This article should help you to determine which way to go and which IPv4 - IPv6 combinations to choose.

Dual Stack

This technique is easy to use and flexible. Hosts can communicate with IPv4 hosts using IPv4 or communicate with IPv6 hosts using IPv6. When everything has been upgraded to IPv6, the IPv4 stack can simply be disabled or removed. Whenever you can, deploying dual-stack hosts and routers offers the greatest flexibility in dealing with islands of IPv4-only applications, equipment, and networks. Dual stack is also the basis for other transition mechanisms. Tunnels need dual-stacked endpoints, and translators need dual-stacked gateways. Disadvantages of this technique include the following: you have two separate protocol stacks running, so you need additional CPU power and memory on the host. All the tables are kept twice: one per protocol stack. A DNS resolver running on a dual-stack host must be capable of resolving both IPv4 and IPv6 address types. Generally, all applications running on the dual-stack host must be capable of determining whether this host is communicating with an IPv4 or IPv6 peer. In a dual-stack network, you need to have a routing protocol that can deal with both protocols (such as IS-IS) or a routing protocol for the IPv4 network (such as OSPFv2) and another routing protocol for the IPv6 network (such as OSPFv3). If you are using dual-stack techniques, make sure that you have firewalls in place that protect not only your IPv4 network, but also your IPv6 network, and remember that you need separate security concepts and firewall rules for each protocol.

Tunneling

Tunneling allows you to migrate to IPv6 just the way you like. There is no specific upgrade order that needs to be followed. You can even upgrade single hosts or single subnets within your corporate network and connect separated IPv6 clouds through tunnels. You don't need your ISP to support IPv6 in order to access remote IPv6 networks because you can tunnel through their IPv4 infrastructure. And you don't need to upgrade your backbone first. As long as your backbone is IPv4, you can use tunnels to transport IPv6 packets over the backbone. If you have an MPLS infrastructure, you have the best foundation for using this to tunnel IPv6 packets as long as you do not want to upgrade the backbone routers to support IPv6 natively.

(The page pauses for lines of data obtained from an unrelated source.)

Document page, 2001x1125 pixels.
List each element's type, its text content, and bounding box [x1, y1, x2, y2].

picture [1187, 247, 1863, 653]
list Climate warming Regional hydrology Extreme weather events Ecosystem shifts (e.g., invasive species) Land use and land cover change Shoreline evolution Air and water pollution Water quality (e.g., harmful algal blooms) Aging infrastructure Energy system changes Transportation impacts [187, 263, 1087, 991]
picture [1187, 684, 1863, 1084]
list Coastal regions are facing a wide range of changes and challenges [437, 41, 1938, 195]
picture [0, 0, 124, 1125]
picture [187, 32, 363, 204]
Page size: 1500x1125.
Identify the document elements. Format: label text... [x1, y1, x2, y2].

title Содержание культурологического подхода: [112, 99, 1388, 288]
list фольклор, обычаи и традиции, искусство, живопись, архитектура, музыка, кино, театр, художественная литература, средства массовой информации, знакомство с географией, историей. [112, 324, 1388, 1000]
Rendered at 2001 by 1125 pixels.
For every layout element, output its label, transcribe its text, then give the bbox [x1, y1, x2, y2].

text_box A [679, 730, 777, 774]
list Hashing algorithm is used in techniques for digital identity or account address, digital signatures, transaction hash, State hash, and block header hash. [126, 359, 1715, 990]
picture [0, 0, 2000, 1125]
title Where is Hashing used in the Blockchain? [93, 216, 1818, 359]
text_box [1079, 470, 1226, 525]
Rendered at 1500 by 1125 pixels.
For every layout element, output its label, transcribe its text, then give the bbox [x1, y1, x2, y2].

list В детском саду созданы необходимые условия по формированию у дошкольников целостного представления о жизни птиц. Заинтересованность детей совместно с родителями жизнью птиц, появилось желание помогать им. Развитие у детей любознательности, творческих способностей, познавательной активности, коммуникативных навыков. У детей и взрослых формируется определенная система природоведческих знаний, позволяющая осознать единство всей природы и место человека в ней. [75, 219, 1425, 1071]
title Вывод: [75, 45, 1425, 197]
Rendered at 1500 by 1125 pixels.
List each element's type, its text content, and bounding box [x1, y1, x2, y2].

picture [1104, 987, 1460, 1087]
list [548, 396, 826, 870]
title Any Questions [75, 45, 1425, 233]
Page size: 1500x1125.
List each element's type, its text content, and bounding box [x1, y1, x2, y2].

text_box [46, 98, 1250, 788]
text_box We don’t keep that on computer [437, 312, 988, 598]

The disadvantages are known from other tunneling techniques used in the past. Additional load is put on the router. The tunnel entry and exit points need time and CPU power for encapsulating and decapsulating packets. They also represent single points of failure. Troubleshooting gets more complex because you might run into hop count or MTU size issues, as well as fragmentation problems. Management of encapsulated traffic (e.g., per-protocol accounting) is also more difficult due to encapsulation. Tunnels also offer points for security attacks.

NAT-PT

Translation should be used only if no other technique is possible and should be viewed as a temporary solution until one of the other techniques can be implemented. The disadvantages are that it does not support the advanced features of IPv6, such as end-to-end security. It poses limitations on the design topology because replies have to come through the same NAT router from which they were sent. The NAT router is a single point of failure, and flexible routing mechanisms cannot be used. All applications that have IP addresses in the payload of the packets will stumble. The advantage of this method is that it allows IPv6 hosts to communicate directly with IPv4 hosts and vice versa. For the reasons mentioned previously, NAT as described in RFC 2765 and RFC 2766 is going to be moved to experimental.

When to Choose IPv6?

A golden rule says to "never touch a running system." This rule also applies to your IPv4 networks. As long as they do what you need them to do, let them run. But when an IPv4 network hits the limits for some reason, choose IPv6. IPv6 is mature enough to be used in corporate and commercial networks, as many case studies and deployments worldwide show. High investments in new IPv4 setups, fixes, or complex configurations for IPv4 (especially NATs) should be avoided if possible because they are investments in a technology that will slowly be phased out. When you reach the point where this becomes necessary, evaluate IPv6. Whatever you invest in IPv6 is an investment in future technology. As you can see in the findings of people who present their case studies, getting familiar with the new protocol early, taking some time to play with it before you really need it, and planning for it early saves a lot of cost and headaches.

Here's the list of indicators that it may be time for you to consider or integrate IPv6:

• Your IPv4 network or NAT implementation needs to be fixed or extended.

• You are running out of address space.

• You want to prepare your network for applications that are based on advanced features of IPv6.

• You need end-to-end security for a large number of users and you do not have the address space, or you struggle with a NAT implementation.

• Your hardware or applications reach the end of their lifecycle and must be replaced. Make sure you buy products that support IPv6, even if you don't enable it right away.